Data Protection, Privacy and Compliance

1. How is the data protected? What is the data protection policy?

510, the digital and data unit, is part of The Netherlands Red Cross (NLRC). The NLRC has a Data Protection Policy enforced since 2018. Both the NLRC and Reliefbox adhere to the European General Data Protection Regulation (GDPR). The GDPR also specifies data breach reporting, which must be reported to the Dutch Autoriteit Persoonsgegevens.

NLRC employs a legal officer specialized in data protection. NLRC is a data processor for the client, as stated in the Service Level Agreement (SLA). For more information about data processors, visit: https://www.gdpreu.org/the-regulation/key-concepts/data-controllers-and-processors/

The partner remains the data controller and is responsible for any data entered into the platform. They must ensure compliance with their own data protection legislation.

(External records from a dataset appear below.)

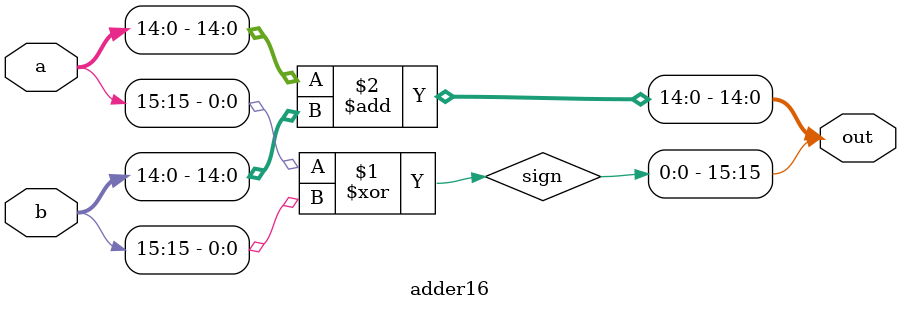
<source format=v>
module neuron(in, weight, clk, start, rst, ready, out);

	parameter counter_size = $clog2(128);

	input[15:0] in, weight;
	input clk, rst, start;
	output ready;
	output reg[15:0] out;
	wire[15:0] sum, mult_out;
	reg[counter_size-1:0] counter;
	reg[6:0] counter2;
	wire[15:0] act_out;
	reg[15:0] psum;
	reg en;	

	wire act_start;

	mult m(.clk(clk), .rst(rst), .A(weight), .B(in), .start_mac(start), .out(mult_out));
	adder16 a(mult_out, psum, sum);
	activation act(.in(psum), .clk(clk), .en(en), .ready(ready), .rst(rst), .out(act_out));
	
	always@(posedge clk or rst) begin

		if(rst) begin
			counter <= 0;
			out <= 0;
			psum <= 0;
			en <= 0;
			counter2 <= 0;
		end
		else if(start) begin
			counter <= counter + 1;
			psum <= sum;
			if(counter == counter_size-1) begin
				counter <= 0;
				en <= 1;
				counter2 <= counter2 + 1;
			end
		end
		if(ready) begin
			out <= act_out;
		end
		if(counter2 == 127) begin
			en <= 0;
		end

	end

endmodule

module adder16(a, b, out);

	input[15:0] a, b;
	output[15:0] out;
	wire sign;
	assign sign = a[15] ^ b[15];

	assign out = {sign, a[14:0] + b[14:0]};

endmodule


</source>
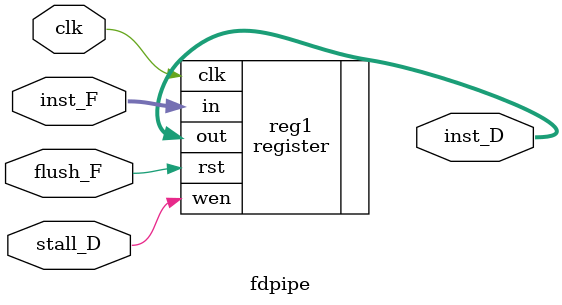
<source format=sv>
module fdpipe #(parameter N = 32)
(input logic stall_D, flush_F, clk,
input [N-1:0] inst_F,
output [N-1:0] inst_D);

// Instruction fetched
register #(.N(N)) reg1 (.wen(stall_D), .rst(flush_F), .clk(clk), 
	.in(inst_F), .out(inst_D));
	
endmodule 
</source>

Please contact our Account Manager Team to discuss any requirements and questions regarding our GDPR responsibilities at info@510.global.

2. Where and how do you store and process data?

Reliefbox and NLRC adhere to the GDPR. Data is stored, hosted, and processed in Western Europe.

3. What is your cloud server and host provider?

Reliefbox runs in Microsoft Azure Cloud, with all resources located in Western Europe by default. On request, hosting in a different region may be possible. Please contact info@510.global for further information. It may also be possible to host Reliefbox in the country where data storage and processing occur, subject to Azure datacenter availability.

4. Can you host the data in-country?

Depending on Azure datacenter availability, data storage and processing may be hosted in-country. Alternative options, such as other IaaS/PaaS providers or on-premise hosting solutions, can be discussed. Please contact us at info@510.global to discuss the best alternatives.

5. In which geographical locations do you store or process data?

Data is stored, hosted, and processed in Western Europe on Azure Cloud servers.

6. How long do you store the data?

Data is stored for a maximum of 7 years on our Azure cloud server after the last update. Data not updated within 7 years will be deleted. If a shorter storage period is required, please contact our team.

The client can delete data at any time.

7. How do you ensure data confidentiality, integrity, and availability?

Confidentiality is maintained by:

• Limiting access to a controlled set of administrators.

Availability is ensured by:

• Utilizing an optimized configuration in Microsoft Azure.

• Setting up automated backups, health checks, and exception reporting.

• Testing new code thoroughly with both automated and manual tests.

Integrity is maintained by:

• Implementing extensive automated and manual testing.

• Enforcing database integrity through primary/foreign key relationships, unique constraints, and non-null columns.

• Monitoring logs and performing regular penetration tests by an external company.

• Ensuring all involved parties adhere to the IFRC Code of Conduct.

8. Who processes the data?

NLRC is the main data processor under the GDPR, maintaining Reliefbox.

Additional third-party processors include:

• Microsoft Azure Legal Information: https://azure.microsoft.com/en-us/support/legal/

9. What are my responsibilities as a Reliefbox user?

Users are responsible for:

• Adhering to all applicable legislation.

• Keeping account credentials confidential.

• Ensuring that personnel are adequately trained in data protection.

• Evaluating the need for a Data Protection Impact Assessment (DPIA) based on their use case.

• Establishing a data retention policy that reflects the sensitivity of the data.

• Providing clear information to data subjects regarding data processing and their rights.

• Enabling data subjects to exercise their rights (access, rectification, erasure, objection, etc.).

• Maintaining a data breach protocol.

10. What are some additional privacy best practices for end-users?

Recommended reading for Red Cross/Red Crescent movement users:

• IFRC Practical Guidance for Data Protection in Cash and Voucher Assistance

• IFRC Data Protection Overview and General Best Practices

Recommended reading for all organizations:

• General Data Protection Regulation (GDPR)

• Module 3 (Data and Digital Responsibility) of the Data and Digital Literacy Introduction Course

Additional recommendations:

• Only collect necessary data.

• Do not retain data longer than necessary.

• Conduct monthly or bi-monthly access reviews.

• Handle exported Excel files responsibly by deleting them securely after use.

• Protect Excel workbooks with a password: - Select File > Info. - Choose Protect Workbook and select Encrypt with Password. - Enter and confirm a robust password. - Update any default passwords with strong, unique passphrases.

• Follow data protection training.

• Use a digital password manager (e.g., Bitwarden).